Under Release 10 of the LTE specifications, this problem can be solved by switching from a DMRS-based transmission method to CRS-based beam forming methods. This switching is accomplished through the use of Radio Resource Control (RRC) signaling sent to the mobile terminal to indicate which transmission mode to use, CRS-based or DMRS based. Details may be found in 3GPP TS 36.331, available at www.3gpp.org. Alternatively, the system may automatically fall back to a transmit diversity (TxDiv) scheme if the terminal is configured with no precoder feedback. CRS-based channel estimation is then used by the mobile terminal for demodulating data, which is transmitted to the mobile terminal using the TxDiv or large Cyclic Delay Diversity (CDD) approaches, which are both well-known in the art and described in 3GPP TS 36.211 and 3GPP TS 36.213.

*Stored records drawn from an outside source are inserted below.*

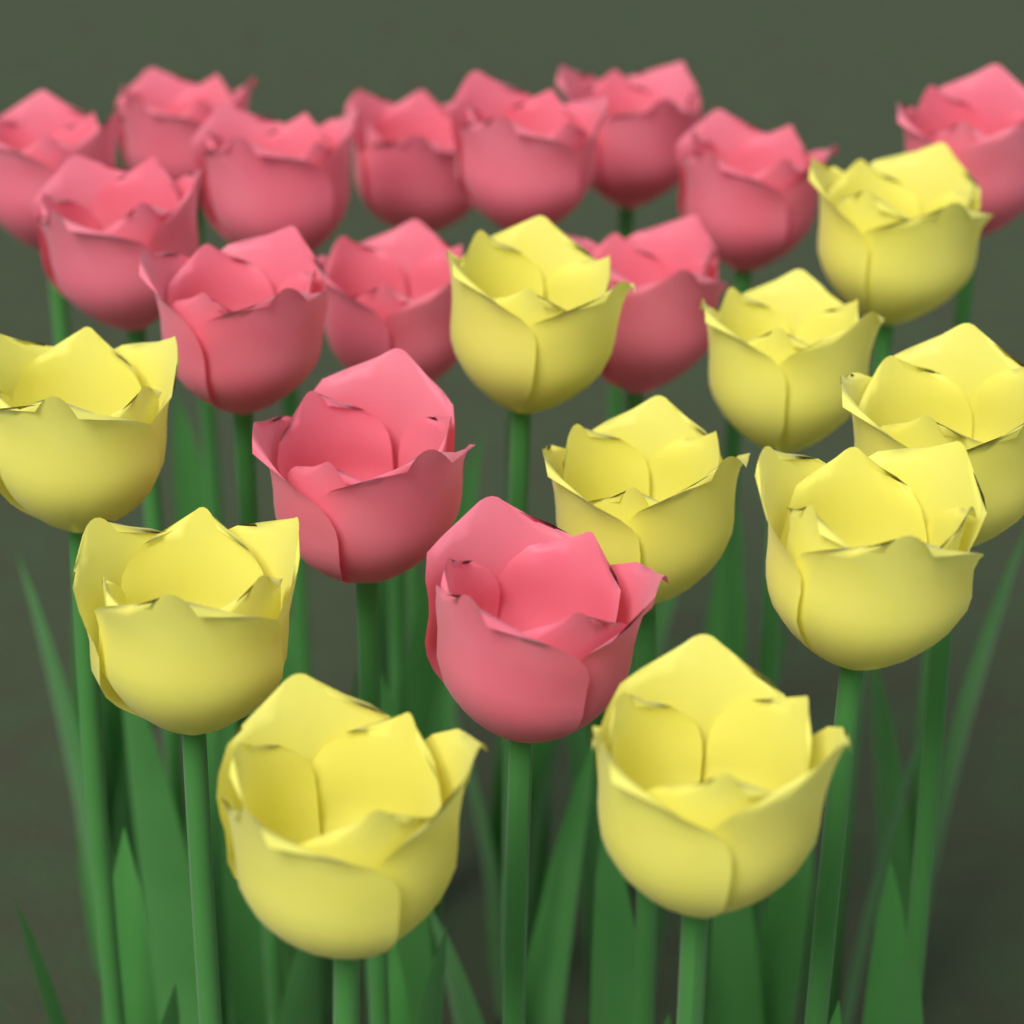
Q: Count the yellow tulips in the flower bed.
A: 10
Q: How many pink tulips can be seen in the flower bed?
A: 14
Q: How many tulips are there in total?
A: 24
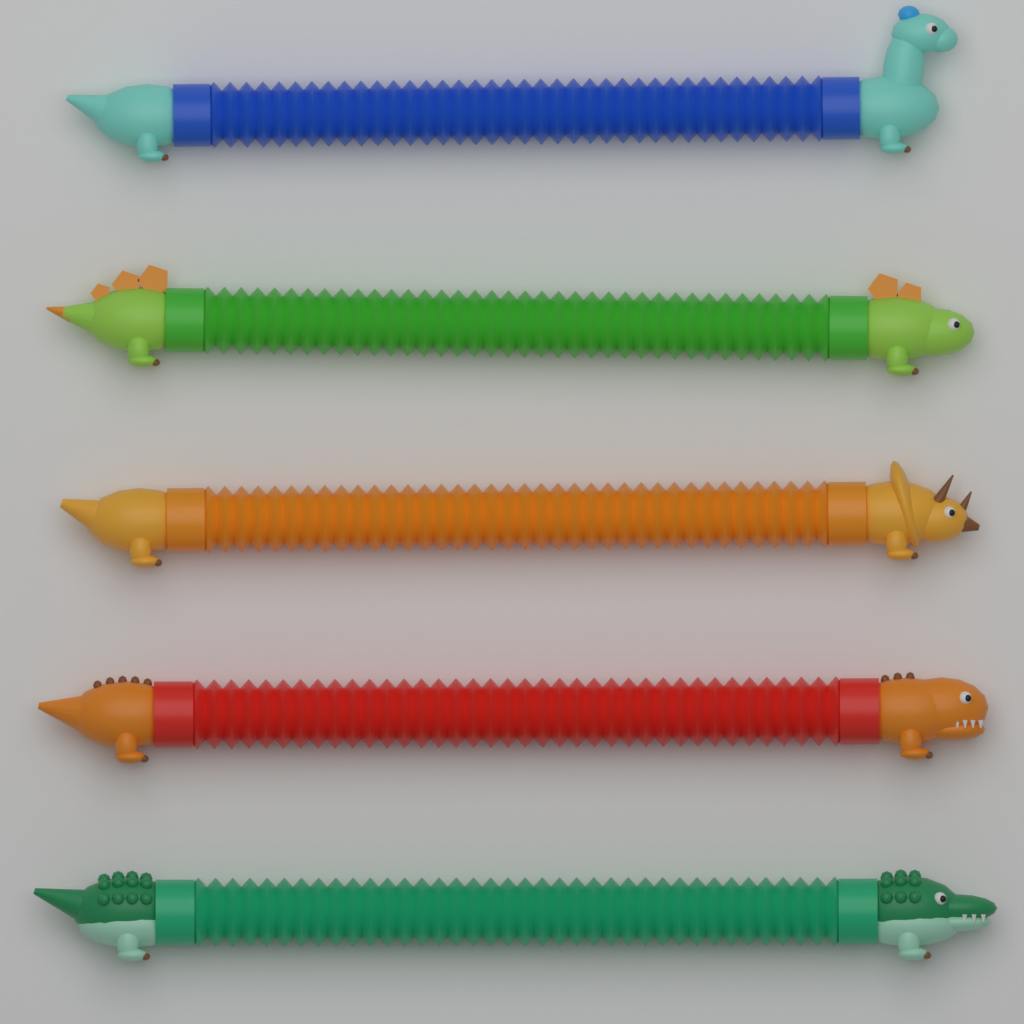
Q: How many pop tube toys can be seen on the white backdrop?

However, these approaches to handling unreliable channel state information cannot be used effectively with a lean carrier, since no CRS is present in a majority of the downlink subframes. One possible solution to this problem is to simply turn on all CRS in a cell if it becomes known that the channel state information for a single mobile terminal is unreliable or unavailable. Clearly it will not be energy efficient to turn on the CRS to solve occasional problems with unreliable or non-existent precoder information for a single mobile terminal. Further, a solution based on turning on and off the CRS would require signaling to all UEs in the cell, to notify them of this CRS reconfiguration.
Hence, there is a need for improved techniques for managing DMRS-based and CRS-based transmissions in the event that reliable precoder information is unavailable, especially when techniques like lean carrier are used.